— Consignes de l'exercice —
1. Répondez à ces questions sur l'article consacré à la couverture médiatique du désengagement :
(a) Combien de familles juives vivaient dans la Bande de Gaza selon les reporters des chaînes étrangères ?
(b) Quelle part des terres et de l'eau de la Bande de Gaza ces familles s'étaient-elles appropriée ?
(c) Qui a interviewé Mohammed Dahlan, et pour quel journal ?
2. Poursuivez l'article sur la couverture médiatique du désengagement après sa dernière phrase.

— Document source —
◇ ◇ ◇ ◇ ◇ ◇ ◇
AFPS Nord Pas-de-Calais CSPP

   



Pas son heure de gloire
Yizhar Be’er

 

Haaretz, 23 août 2005

 

www.haaretz.co.il/hasite/pages/ShArtPE.jhtml?itemNo=615806

 

Les médias israéliens ont préféré se focaliser sur les cris et les embrassades du désengagement plutôt que sur sa signification globale

 

Cela n’a pas été l’heure de gloire des médias israéliens. Au milieu de l’embrouillamini de mots, de kitsch, de larmes, la confusion des embrassades et des cris, l’utilisation des enfants, la fumée et la marée de bavardages déversée les premiers jours du désengagement, a disparu la voix de celui qui est le présent-absent dans notre vie : le partenaire palestinien. En parcourant, pendant ces premiers jours de désengagement, les chaînes de télévision étrangères, on aurait pu constater un curieux phénomène : le ou la reporter de la BBC, de CNN ou d’autres chaînes de télévisions, apparaissent, en sueur, devant les jeunes gens s’agitant sur les toits, et de quoi rend-il (ou elle) compte à travers l’écran de fumée et les cris ? Des ramifications politiques, de la signification politique et du contexte régional.

 

Dans la Bande de Gaza, racontent-ils à leurs spectateurs, vivaient 1600 familles juives qui ont mis la main sur le tiers environ des terres et le quart de l’eau de toute la Bande de Gaza, la région du monde la plus peuplée. Et maintenant, à côté du retrait de la Bande de Gaza, Israël autorisera-t-il aussi les liaisons aériennes et maritimes des Gazaouis avec le monde extérieur ? S’attend-on à une croissance économique ? Le Hamas sortira-t-il affaibli ? L’Autorité Palestinienne renforcée ? Que se passera-t-il ensuite en Cisjordanie ? Quel est le pas suivant dans le projet de Sharon et comment réagiront les Palestiniens ? Toutes ces questions et évaluations qui sont posées à partir du contexte général du retrait, sont présentées d’une manière tellement normale qu’on ne peut qu’être étonné et navré de leur absence dans le regard porté par les médias israéliens qui ont préféré se focaliser jusqu’à la nausée sur les cris et les embrassades.

 

Les seules questions palestiniennes qui parviennent à retenir l’intérêt des médias israéliens touchent, presque toujours, aux ramifications sécuritaires. Mohammed Dahlan rit lorsque, interviewé par Ben Caspit pour Maariv (17 août), il se voit interrogé sur la coordination avec les Israéliens. « Nous posons des questions sur les points de passage et on nous dit qu’on parlera de ça plus tard… Nous posons des questions sur l’aéroport et on nous dit qu’on ne peut pas en parler parce que ça irrite Sharon. Nous posons des questions sur le passage sécurisé [entre Gaza et la Cisjordanie], alors on nous dit que ça vient d’Oslo et qu’alors ça irrite vraiment très fort Sharon ».
◇ ◇ ◇ ◇ ◇ ◇ ◇
— Entrées de données —

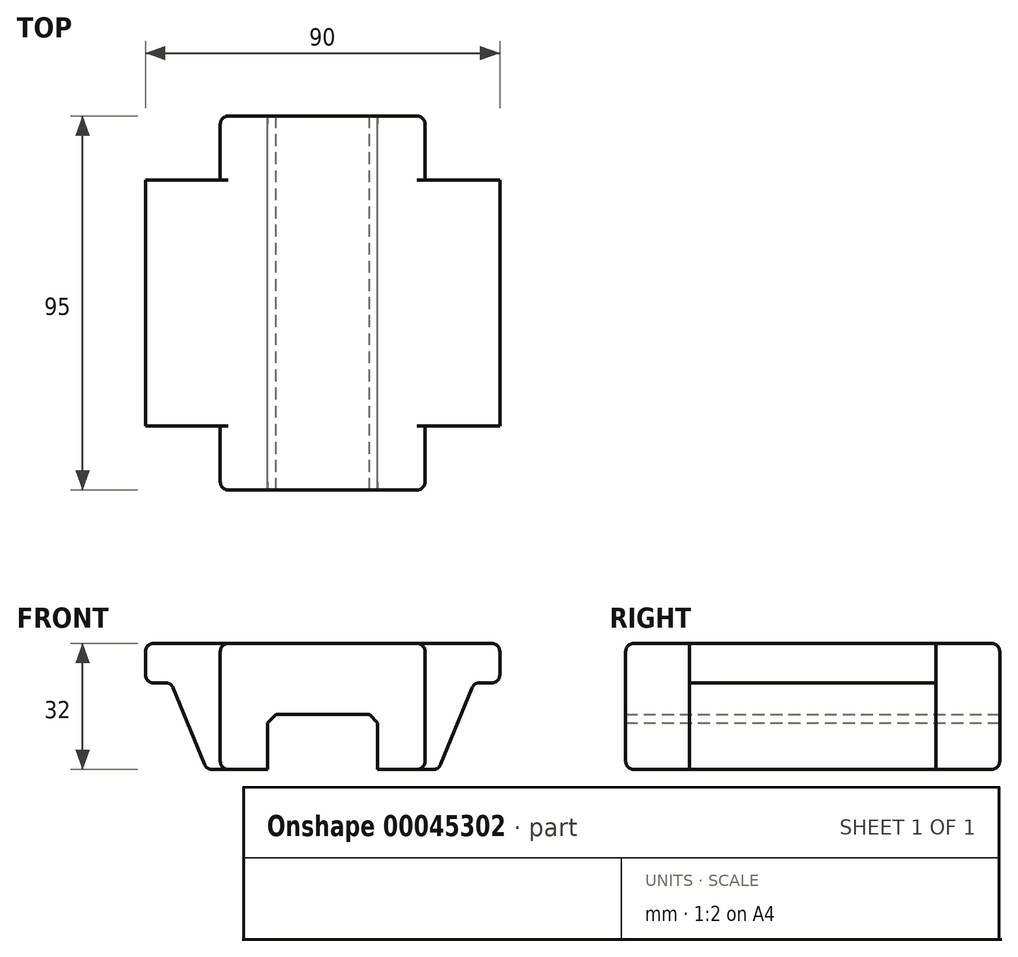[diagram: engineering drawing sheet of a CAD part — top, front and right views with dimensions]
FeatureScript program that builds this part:
annotation { "Feature Type Name" : "Feature", "Feature Type Description" : "" }
export const myFeature = defineFeature(function(context is Context, id is Id, definition is map)
    precondition{}
    {
        {
            var Q0;
            Q0=qCreatedBy(makeId("Front.planeOp"),FACE);
            var sketch = newSketch(context, id + "F0", { "sketchPlane" : qUnion([Q0])});
            skLineSegment(sketch, "E0.bottom", {"start": v(-47.43, 10.94) * mm, "end": v(42.57, 10.94) * mm});
            skLineSegment(sketch, "E0.top", {"start": v(-47.43, -21.06) * mm, "end": v(42.57, -21.06) * mm});
            skLineSegment(sketch, "E0.left", {"start": v(-47.43, 10.94) * mm, "end": v(-47.43, -21.06) * mm});
            skLineSegment(sketch, "E0.right", {"start": v(42.57, 10.94) * mm, "end": v(42.57, -21.06) * mm});
            skSolve(sketch);
        }
        {
            var Q0;
            Q0 = qSketchRegion(id + "F0", true);
            extrude(context, id + "F1", {"entities" : qUnion([Q0]), "depth" : 65.2 * mm});
        }
        {
            var Q0;
            Q0=makeQuery(id+"F1.opExtrude","CAP_FACE",FACE,{"disambiguationData":[OSD([sQuery(id+"F0.wireOp",EDGE,"E0.bottom"),sQuery(id+"F0.wireOp",EDGE,"E0.top"),sQuery(id+"F0.wireOp",EDGE,"E0.left"),sQuery(id+"F0.wireOp",EDGE,"E0.right")])],"isStart":false});
            var sketch = newSketch(context, id + "F2", { "sketchPlane" : qUnion([Q0])});
            skLineSegment(sketch, "E1.bottom", {"start": v(-45.43, 10.94) * mm, "end": v(40.57, 10.94) * mm});
            skLineSegment(sketch, "E1.top", {"start": v(-45.43, 0.94) * mm, "end": v(-42.27, 0.94) * mm});
            skLineSegment(sketch, "E1.left", {"start": v(-47.43, 8.94) * mm, "end": v(-47.43, 2.94) * mm});
            skLineSegment(sketch, "E1.right", {"start": v(42.57, 8.94) * mm, "end": v(42.57, 2.94) * mm});
            skLineSegment(sketch, "E2.top", {"start": v(-30.59, -21.06) * mm, "end": v(25.73, -21.06) * mm});
            skLineSegment(sketch, "E3", {"start": v(-40.42, -0.3) * mm, "end": v(-32.44, -19.82) * mm});
            skLineSegment(sketch, "E4", {"start": v(27.58, -19.82) * mm, "end": v(35.56, -0.3) * mm});
            skLineSegment(sketch, "E5.trimOffspring", {"start": v(37.41, 0.94) * mm, "end": v(40.57, 0.94) * mm});
            skPoint(sketch, "E6.visualSharp", {"position": v(42.57, 0.94) * mm});
            skArc(sketch, "E6.filletArc", {"start": v(40.57, 0.94) * mm, "mid": v(41.98, 1.53) * mm, "end": v(42.57, 2.94) * mm});
            skPoint(sketch, "E7.visualSharp", {"position": v(42.57, 10.94) * mm});
            skArc(sketch, "E7.filletArc", {"start": v(42.57, 8.94) * mm, "mid": v(41.98, 10.36) * mm, "end": v(40.57, 10.94) * mm});
            skPoint(sketch, "E8.visualSharp", {"position": v(36.07, 0.94) * mm});
            skArc(sketch, "E8.filletArc", {"start": v(37.41, 0.94) * mm, "mid": v(36.3, 0.6) * mm, "end": v(35.56, -0.3) * mm});
            skPoint(sketch, "E9.visualSharp", {"position": v(27.07, -21.06) * mm});
            skArc(sketch, "E9.filletArc", {"start": v(25.73, -21.06) * mm, "mid": v(26.84, -20.72) * mm, "end": v(27.58, -19.82) * mm});
            skPoint(sketch, "E10.visualSharp", {"position": v(-31.93, -21.06) * mm});
            skArc(sketch, "E10.filletArc", {"start": v(-32.44, -19.82) * mm, "mid": v(-31.7, -20.72) * mm, "end": v(-30.59, -21.06) * mm});
            skPoint(sketch, "E11.visualSharp", {"position": v(-40.93, 0.94) * mm});
            skArc(sketch, "E11.filletArc", {"start": v(-40.42, -0.3) * mm, "mid": v(-41.16, 0.6) * mm, "end": v(-42.27, 0.94) * mm});
            skPoint(sketch, "E12.visualSharp", {"position": v(-47.43, 0.94) * mm});
            skArc(sketch, "E12.filletArc", {"start": v(-47.43, 2.94) * mm, "mid": v(-46.84, 1.53) * mm, "end": v(-45.43, 0.94) * mm});
            skPoint(sketch, "E13.visualSharp", {"position": v(-47.43, 10.94) * mm});
            skArc(sketch, "E13.filletArc", {"start": v(-45.43, 10.94) * mm, "mid": v(-46.84, 10.36) * mm, "end": v(-47.43, 8.94) * mm});
            skSolve(sketch);
        }
        {
            var Q0;
            Q0 = qSketchRegion(id + "F2", true);
            extrude(context, id + "F3", {"entities" : qUnion([Q0]), "operationType" : NewBodyOperationType.ADD, "depth" : 25 * mm});
        }
        {
            var Q0;
            Q0=makeQuery(id+"F3.boolean.opBoolean","MERGE",FACE,{"derivedFrom":[makeQuery(id+"F1.opExtrude","SWEPT_FACE",FACE,{"disambiguationData":[OSD([sQuery(id+"F0.wireOp",EDGE,"E0.bottom")])]}),makeQuery(id+"F3.opExtrude","SWEPT_FACE",FACE,{"disambiguationData":[OSD([sQuery(id+"F2.wireOp",EDGE,"E1.bottom")])]})]});
            var sketch = newSketch(context, id + "F4", { "sketchPlane" : qUnion([Q0])});
            skLineSegment(sketch, "E14.bottom", {"start": v(-47.43, 0) * mm, "end": v(42.57, 0) * mm});
            skLineSegment(sketch, "E14.top", {"start": v(-47.43, -65.2) * mm, "end": v(42.57, -65.2) * mm});
            skLineSegment(sketch, "E14.left", {"start": v(-47.43, 0) * mm, "end": v(-47.43, -65.2) * mm});
            skLineSegment(sketch, "E14.right", {"start": v(42.57, 0) * mm, "end": v(42.57, -65.2) * mm});
            skSolve(sketch);
        }
        {
            var Q0;
            Q0 = qSketchRegion(id + "F4", true);
            extrude(context, id + "F5", {"entities" : qUnion([Q0]), "operationType" : NewBodyOperationType.REMOVE, "endBound" : BoundingType.THROUGH_ALL, "oppositeDirection" : true, "depth" : 25 * mm});
        }
        {
            var Q0;
            Q0=makeQuery(id+"F3.opExtrude","CAP_FACE",FACE,{"disambiguationData":[OSD([sQuery(id+"F2.wireOp",EDGE,"E1.bottom"),sQuery(id+"F2.wireOp",EDGE,"E1.top"),sQuery(id+"F2.wireOp",EDGE,"E1.left"),sQuery(id+"F2.wireOp",EDGE,"E1.right"),sQuery(id+"F2.wireOp",EDGE,"E2.top"),sQuery(id+"F2.wireOp",EDGE,"E3"),sQuery(id+"F2.wireOp",EDGE,"E4"),sQuery(id+"F2.wireOp",EDGE,"E5.trimOffspring"),sQuery(id+"F2.wireOp",EDGE,"E6.filletArc"),sQuery(id+"F2.wireOp",EDGE,"E7.filletArc"),sQuery(id+"F2.wireOp",EDGE,"E8.filletArc"),sQuery(id+"F2.wireOp",EDGE,"E9.filletArc"),sQuery(id+"F2.wireOp",EDGE,"E10.filletArc"),sQuery(id+"F2.wireOp",EDGE,"E11.filletArc"),sQuery(id+"F2.wireOp",EDGE,"E12.filletArc"),sQuery(id+"F2.wireOp",EDGE,"E13.filletArc")])],"isStart":false});
            extrude(context, id + "F6", {"entities" : qUnion([Q0]), "operationType" : NewBodyOperationType.ADD, "oppositeDirection" : true, "depth" : 62.5 * mm});
        }
        {
            var Q0;
            Q0=makeQuery(id+"F3.opExtrude","CAP_FACE",FACE,{"disambiguationData":[OSD([sQuery(id+"F2.wireOp",EDGE,"E1.bottom"),sQuery(id+"F2.wireOp",EDGE,"E1.top"),sQuery(id+"F2.wireOp",EDGE,"E1.left"),sQuery(id+"F2.wireOp",EDGE,"E1.right"),sQuery(id+"F2.wireOp",EDGE,"E2.top"),sQuery(id+"F2.wireOp",EDGE,"E3"),sQuery(id+"F2.wireOp",EDGE,"E4"),sQuery(id+"F2.wireOp",EDGE,"E5.trimOffspring"),sQuery(id+"F2.wireOp",EDGE,"E6.filletArc"),sQuery(id+"F2.wireOp",EDGE,"E7.filletArc"),sQuery(id+"F2.wireOp",EDGE,"E8.filletArc"),sQuery(id+"F2.wireOp",EDGE,"E9.filletArc"),sQuery(id+"F2.wireOp",EDGE,"E10.filletArc"),sQuery(id+"F2.wireOp",EDGE,"E11.filletArc"),sQuery(id+"F2.wireOp",EDGE,"E12.filletArc"),sQuery(id+"F2.wireOp",EDGE,"E13.filletArc")])],"isStart":false});
            var sketch = newSketch(context, id + "F7", { "sketchPlane" : qUnion([Q0])});
            skLineSegment(sketch, "E15.bottom", {"start": v(-26.43, 10.94) * mm, "end": v(21.57, 10.94) * mm});
            skLineSegment(sketch, "E15.top", {"start": v(-26.43, -21.06) * mm, "end": v(-16.43, -21.06) * mm});
            skLineSegment(sketch, "E15.left", {"start": v(-28.43, 8.94) * mm, "end": v(-28.43, -19.06) * mm});
            skLineSegment(sketch, "E15.right", {"start": v(23.57, 8.94) * mm, "end": v(23.57, -19.06) * mm});
            skPoint(sketch, "E16.visualSharp", {"position": v(-28.43, 10.94) * mm});
            skArc(sketch, "E16.filletArc", {"start": v(-26.43, 10.94) * mm, "mid": v(-27.84, 10.36) * mm, "end": v(-28.43, 8.94) * mm});
            skPoint(sketch, "E17.visualSharp", {"position": v(23.57, 10.94) * mm});
            skArc(sketch, "E17.filletArc", {"start": v(23.57, 8.94) * mm, "mid": v(22.98, 10.36) * mm, "end": v(21.57, 10.94) * mm});
            skPoint(sketch, "E18.visualSharp", {"position": v(23.57, -21.06) * mm});
            skArc(sketch, "E18.filletArc", {"start": v(21.57, -21.06) * mm, "mid": v(22.98, -20.47) * mm, "end": v(23.57, -19.06) * mm});
            skPoint(sketch, "E19.visualSharp", {"position": v(-28.43, -21.06) * mm});
            skArc(sketch, "E19.filletArc", {"start": v(-28.43, -19.06) * mm, "mid": v(-27.84, -20.47) * mm, "end": v(-26.43, -21.06) * mm});
            skLineSegment(sketch, "E20.top", {"start": v(-14.3, -7.06) * mm, "end": v(9.45, -7.06) * mm});
            skLineSegment(sketch, "E20.left", {"start": v(-16.43, -21.06) * mm, "end": v(-16.43, -9.18) * mm});
            skLineSegment(sketch, "E20.right", {"start": v(11.57, -21.06) * mm, "end": v(11.57, -9.18) * mm});
            skLineSegment(sketch, "E21", {"start": v(-16.43, -9.18) * mm, "end": v(-14.3, -7.06) * mm});
            skLineSegment(sketch, "E22", {"start": v(9.45, -7.06) * mm, "end": v(11.57, -9.18) * mm});
            skLineSegment(sketch, "E23.trimOffspring", {"start": v(11.57, -21.06) * mm, "end": v(21.57, -21.06) * mm});
            skSolve(sketch);
        }
        {
            var Q0;
            Q0=makeQuery(id+"F7.imprint","IMPRINT",FACE,{"disambiguationData":[TD([[makeQuery(id+"F7.imprint","IMPRINT",EDGE,{"derivedFrom":sQuery(id+"F7.wireOp",EDGE,"E15.bottom")}),-1.0]])]});
            extrude(context, id + "F8", {"entities" : qUnion([Q0]), "operationType" : NewBodyOperationType.ADD, "depth" : 16.25 * mm, "hasSecondDirection" : true, "secondDirectionOppositeDirection" : true, "secondDirectionDepth" : 78.75 * mm});
        }
        {
            var Q0;
            Q0=makeQuery(id+"F8.opExtrude","CAP_EDGE",EDGE,{"disambiguationData":[OSD([sQuery(id+"F7.wireOp",EDGE,"E15.left")])],"isStart":false});
            var Q1;
            Q1=makeQuery(id+"F8.opExtrude","CAP_EDGE",EDGE,{"disambiguationData":[OSD([sQuery(id+"F7.wireOp",EDGE,"E15.bottom")])],"isStart":true});
            fillet(context, id + "F9", {"entities" : qUnion([Q0, Q1]), "radius" : 2 * mm, "tangentPropagation" : true, "allowEdgeOverflow" : false});
        }
        {
            var Q0;
            {var subQ0=sQuery(id+"F2.wireOp",EDGE,"E2.top");Q0=makeQuery(id+"F8.boolean.opBoolean","SPLIT",FACE,{"disambiguationData":[TD([makeQuery(id+"F8.opExtrude","SWEPT_FACE",FACE,{"disambiguationData":[OSD([sQuery(id+"F7.wireOp",EDGE,"E20.top")])]})])],"derivedFrom":makeQuery(id+"F3.opExtrude","CAP_FACE",FACE,{"disambiguationData":[OSD([sQuery(id+"F2.wireOp",EDGE,"E1.bottom"),sQuery(id+"F2.wireOp",EDGE,"E1.top"),sQuery(id+"F2.wireOp",EDGE,"E1.left"),sQuery(id+"F2.wireOp",EDGE,"E1.right"),subQ0,sQuery(id+"F2.wireOp",EDGE,"E3"),sQuery(id+"F2.wireOp",EDGE,"E4"),sQuery(id+"F2.wireOp",EDGE,"E5.trimOffspring"),sQuery(id+"F2.wireOp",EDGE,"E6.filletArc"),sQuery(id+"F2.wireOp",EDGE,"E7.filletArc"),sQuery(id+"F2.wireOp",EDGE,"E8.filletArc"),sQuery(id+"F2.wireOp",EDGE,"E9.filletArc"),sQuery(id+"F2.wireOp",EDGE,"E10.filletArc"),sQuery(id+"F2.wireOp",EDGE,"E11.filletArc"),sQuery(id+"F2.wireOp",EDGE,"E12.filletArc"),sQuery(id+"F2.wireOp",EDGE,"E13.filletArc")])],"isStart":false})});}
            var sketch = newSketch(context, id + "F10", { "sketchPlane" : qUnion([Q0])});
            skLineSegment(sketch, "E24", {"start": v(-16.43, -21.06) * mm, "end": v(-16.43, -9.18) * mm});
            skLineSegment(sketch, "E25", {"start": v(-16.43, -9.18) * mm, "end": v(-14.3, -7.06) * mm});
            skLineSegment(sketch, "E26", {"start": v(-14.3, -7.06) * mm, "end": v(9.45, -7.06) * mm});
            skLineSegment(sketch, "E27", {"start": v(9.45, -7.06) * mm, "end": v(11.57, -9.18) * mm});
            skLineSegment(sketch, "E28", {"start": v(11.57, -9.18) * mm, "end": v(11.57, -21.06) * mm});
            skLineSegment(sketch, "E29", {"start": v(11.57, -21.06) * mm, "end": v(-16.43, -21.06) * mm});
            skSolve(sketch);
        }
        {
            var Q0;
            Q0 = qSketchRegion(id + "F10", true);
            extrude(context, id + "F11", {"entities" : qUnion([Q0]), "operationType" : NewBodyOperationType.REMOVE, "endBound" : BoundingType.THROUGH_ALL, "oppositeDirection" : true, "depth" : 25 * mm});
        }
    });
◇ ◇ ◇ ◇ ◇ ◇ ◇
— Réponses successives —
1.
(a) 1600 familles.
(b) Le tiers environ des terres et le quart de l'eau.
(c) Ben Caspit, pour Maariv (17 août).

2.
 

Des questions lourdes de conséquences pour notre avenir dans la région et pour nos relations avec nos voisins palestiniens ne font absolument pas l’objet de discussions. C’est ainsi qu’avec des mots simples et une concision limpide, Dahlan parvient à cerner l’échec de la conscience israélienne, lorsque Caspit lui demande s’il peut apaiser les habitants de Netiv Ha’asara : « Cela fait 37 ans que vous nous demandez de vous apaiser. Comme si c’était nous les occupants et vous qui étiez sous occupation. Hé ! c’est l’inverse ! Vous êtes gâtés. Vous êtes concentrés sur les menus détails et ne voyez pas l’image entière. »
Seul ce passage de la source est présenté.